In DKT v DKU [2025] SGCA 23, the Court of Appeal dismissed what it described as a “baseless appeal” against the High Court’s refusal to set aside an arbitral award. The Court held that the appellant’s numerous complaints were in substance impermissible attempts to challenge the merits of the award, thinly framed as natural justice arguments to fit within the limited grounds for setting aside under section 48(1) of the Singapore Arbitration Act 2001.
The dispute concerned maintenance contracts under which the appellant had submitted at least 278 claims for crack repair works. A consultancy’s expert report found many works incomplete or not performed in accordance with the agreed method. Relying primarily on this report, the respondent commenced arbitration for breaches of contracts. The tribunal accepted the expert report and awarded about SGD 2 million to the respondent.
On appeal, the appellant raised three natural justice challenges: that the tribunal ignored certain pleaded defences, failed to consider arguments about core samples allegedly taken from wrong locations, and adopted an unexpected chain of reasoning on that sampling issue.
The Court rejected all three challenges. As for the first two natural justice complaints–both framed as infra petita claims that the tribunal failed to consider issues properly before it–the Court cautioned against the growing tendency of award debtors to misuse this ground and set out a clear four-part framework for assessing such claims.
First, the point must have been properly raised before the tribunal. Second, the point must have been essential to the resolution of the dispute. Third, the tribunal must have completely failed to consider the point. Fourth, the omission must have resulted in actual prejudice.
Applying its four-part framework, the Court found that both infra petita claims failed immediately. The tribunal had in fact addressed the pleaded defences, examined their factual premises, and found no evidential support. It had also expressly considered the mistaken core samples, explained why the error was immaterial, and confirmed that the remaining evidence supported the respondent’s case. The Court emphasized that infra petita review concerns only whether an issue was considered, not the correctness or sufficiency of the tribunal’s analysis.
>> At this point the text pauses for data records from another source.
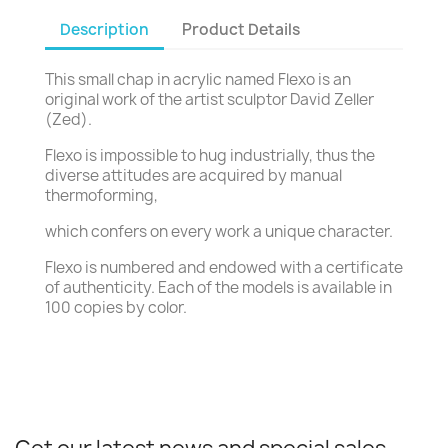
Description
Product Details
This small chap in acrylic named Flexo is an
original work of the artist sculptor David Zeller
(Zed).
Flexo is impossible to hug industrially, thus the
diverse attitudes are acquired by manual
thermoforming,
which confers on every work a unique character.
Flexo is numbered and endowed with a certificate
of authenticity. Each of the models is available in
100 copies by color.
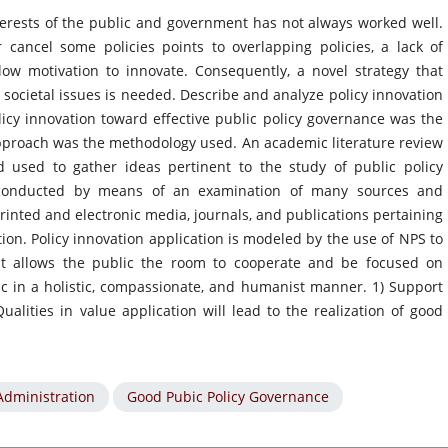
nterests of the public and government has not always worked well.
cancel some policies points to overlapping policies, a lack of
low motivation to innovate. Consequently, a novel strategy that
g societal issues is needed. Describe and analyze policy innovation
icy innovation toward effective public policy governance was the
 approach was the methodology used. An academic literature review
 used to gather ideas pertinent to the study of public policy
s conducted by means of an examination of many sources and
rinted and electronic media, journals, and publications pertaining
ion. Policy innovation application is modeled by the use of NPS to
at allows the public the room to cooperate and be focused on
 in a holistic, compassionate, and humanist manner. 1) Support
alities in value application will lead to the realization of good
Administration
Good Pubic Policy Governance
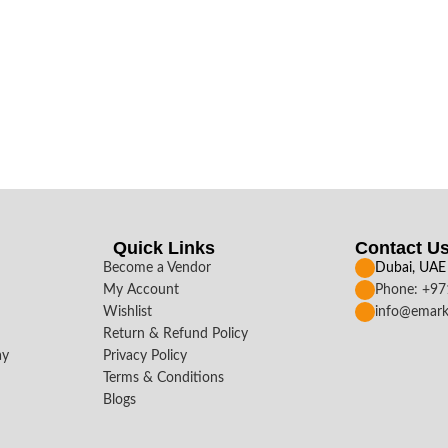
Quick Links
Contact U
Become a Vendor
Dubai, UAE
My Account
Phone: +9
Wishlist
info@emark
Return & Refund Policy
ay
Privacy Policy
Terms & Conditions
Blogs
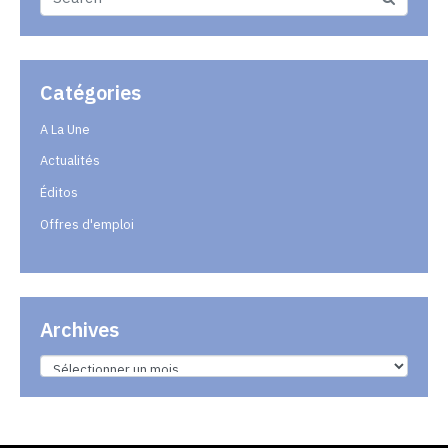
Catégories
A La Une
Actualités
Éditos
Offres d'emploi
Archives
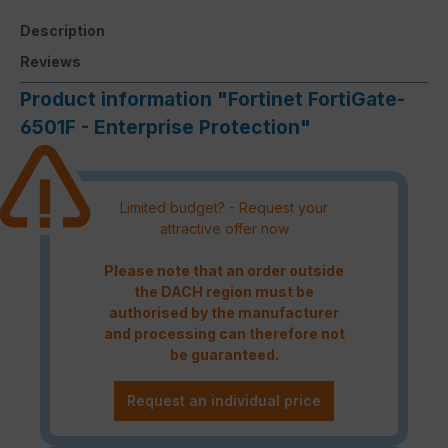
Description
Reviews
Product information "Fortinet FortiGate-
6501F - Enterprise Protection"
Limited budget? - Request your
attractive offer now
Please note that an order outside
the DACH region must be
authorised by the manufacturer
and processing can therefore not
be guaranteed.
Request an individual price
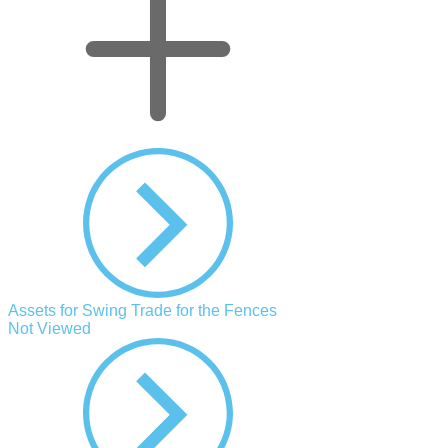
Assets for Swing Trade for the Fences
Not Viewed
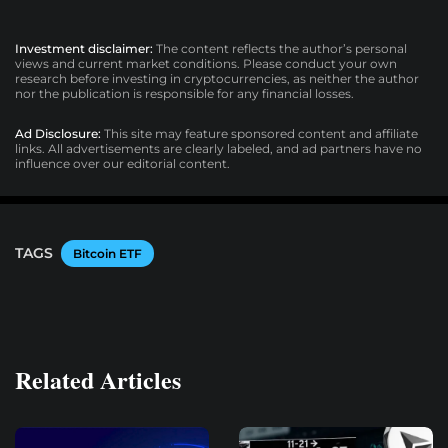
Investment disclaimer:
The content reflects the author’s personal
views and current market conditions. Please conduct your own
research before investing in cryptocurrencies, as neither the author
nor the publication is responsible for any financial losses.
Ad Disclosure:
This site may feature sponsored content and affiliate
links. All advertisements are clearly labeled, and ad partners have no
influence over our editorial content.
TAGS
Bitcoin ETF
Related Articles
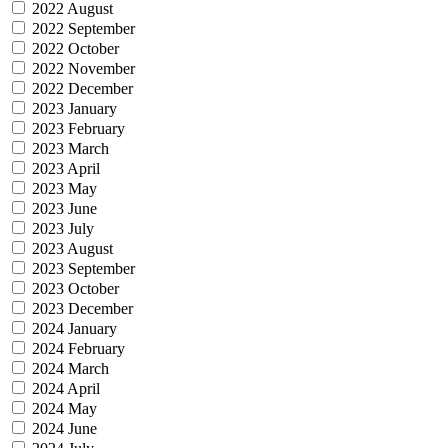
2022 August
2022 September
2022 October
2022 November
2022 December
2023 January
2023 February
2023 March
2023 April
2023 May
2023 June
2023 July
2023 August
2023 September
2023 October
2023 December
2024 January
2024 February
2024 March
2024 April
2024 May
2024 June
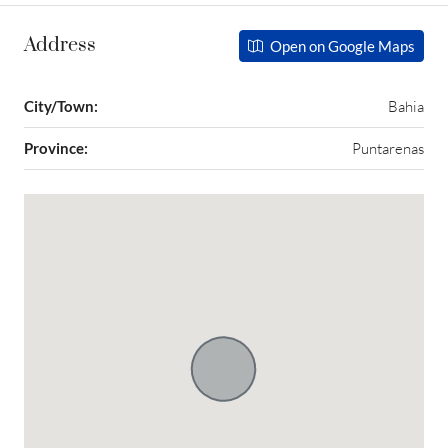
Address
Open on Google Maps
City/Town:
Bahia
Province:
Puntarenas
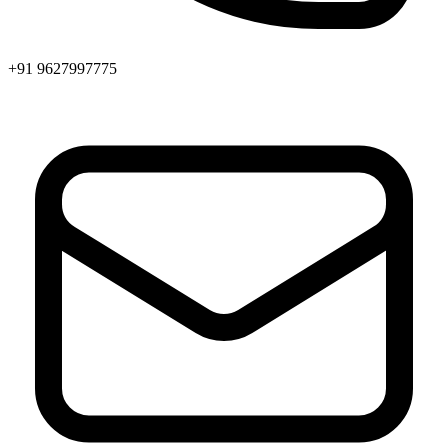
+91 9627997775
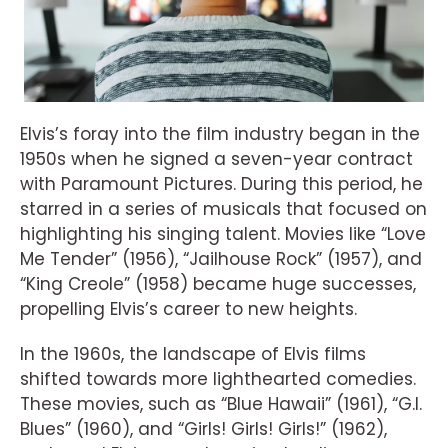
Elvis’s foray into the film industry began in the
1950s when he signed a seven-year contract
with Paramount Pictures. During this period, he
starred in a series of musicals that focused on
highlighting his singing talent. Movies like “Love
Me Tender” (1956), “Jailhouse Rock” (1957), and
“King Creole” (1958) became huge successes,
propelling Elvis’s career to new heights.
In the 1960s, the landscape of Elvis films
shifted towards more lighthearted comedies.
These movies, such as “Blue Hawaii” (1961), “G.I.
Blues” (1960), and “Girls! Girls! Girls!” (1962),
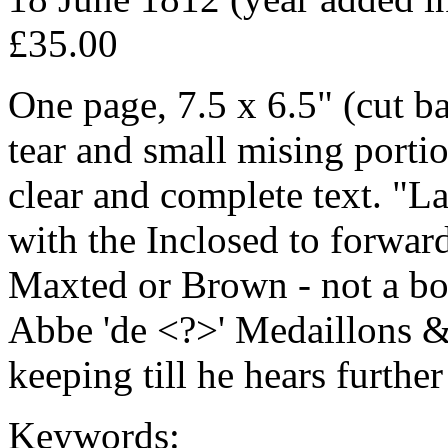
£35.00
One page, 7.5 x 6.5" (cut b
tear and small mising portion
clear and complete text. "L
with the Inclosed to forwar
Maxted or Brown - not a bo
Abbe 'de <?>' Medaillons 
keeping till he hears further
Keywords:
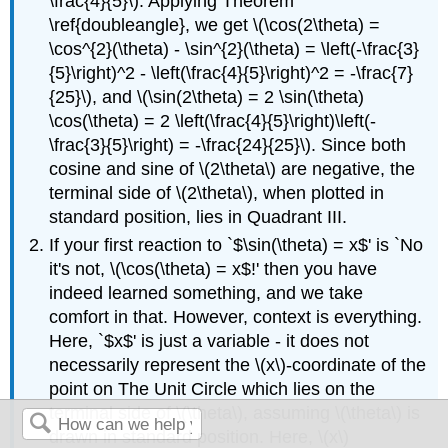
\frac{4}{5}\). Applying Theorem
\ref{doubleangle}, we get \(\cos(2\theta) =
\cos^{2}(\theta) - \sin^{2}(\theta) = \left(-\frac{3}
{5}\right)^2 - \left(\frac{4}{5}\right)^2 = -\frac{7}
{25}\), and \(\sin(2\theta) = 2 \sin(\theta)
\cos(\theta) = 2 \left(\frac{4}{5}\right)\left(-
\frac{3}{5}\right) = -\frac{24}{25}\). Since both
cosine and sine of \(2\theta\) are negative, the
terminal side of \(2\theta\), when plotted in
standard position, lies in Quadrant III.
If your first reaction to `$\sin(\theta) = x$' is `No
it's not, \(\cos(\theta) = x$!' then you have
indeed learned something, and we take
comfort in that. However, context is everything.
Here, `$x$' is just a variable - it does not
necessarily represent the \(x\)-coordinate of the
point on The Unit Circle which lies on the
terminal side of \(\theta\), assuming \(\theta\) is
drawn in standard position. Here, \(x\)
The chain-of-reasoning complaint also failed. The Court reiterated that such challenges succeed only where a tribunal adopts reasoning that the parties had no notice of or that is so disconnected from their arguments that they could not address it. Here, the appellant’s complaint was really an attack on the reliability of the expert report, not a fair hearing issue. The tribunal had expressly considered the sampling error, accepted the respondent’s submission that there was no natural justice concern, and treated the error as going only to evidential weight. Its conclusion that the report remained reliable and unrebutted could not have taken the parties by surprise.
The Court dismissed the appeal and ordered indemnity costs against the appellant. This decision reinforces the Court’s consistent position that natural justice and infra petita challenges cannot be used to reopen the merits of an arbitral award. It confirms that tribunals are not required to provide elaborate reasoning, that chain-of-reasoning challenges are strictly confined, and that unmeritorious attempts to re-litigate will attract indemnity costs.